# [Work task]
Your answer must consist of the records below, reproduced exactly, with every picture removed.

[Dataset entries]
━━━━━━━━━━━━━━━━
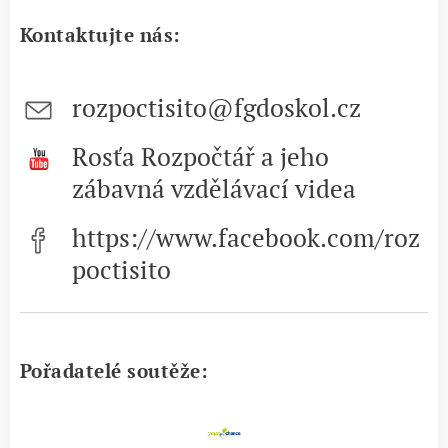
Kontaktujte nás:
rozpoctisito@fgdoskol.cz
Rosťa Rozpočtář a jeho
zábavná vzdělávací videa
https://www.facebook.com/roz
poctisito
Pořadatelé soutěže:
━━━━━━━━━━━━━━━━
# [Task response]
Kontaktujte nás:
rozpoctisito@fgdoskol.cz
Rosťa Rozpočtář a jeho
zábavná vzdělávací videa
https://www.facebook.com/roz
poctisito
Pořadatelé soutěže:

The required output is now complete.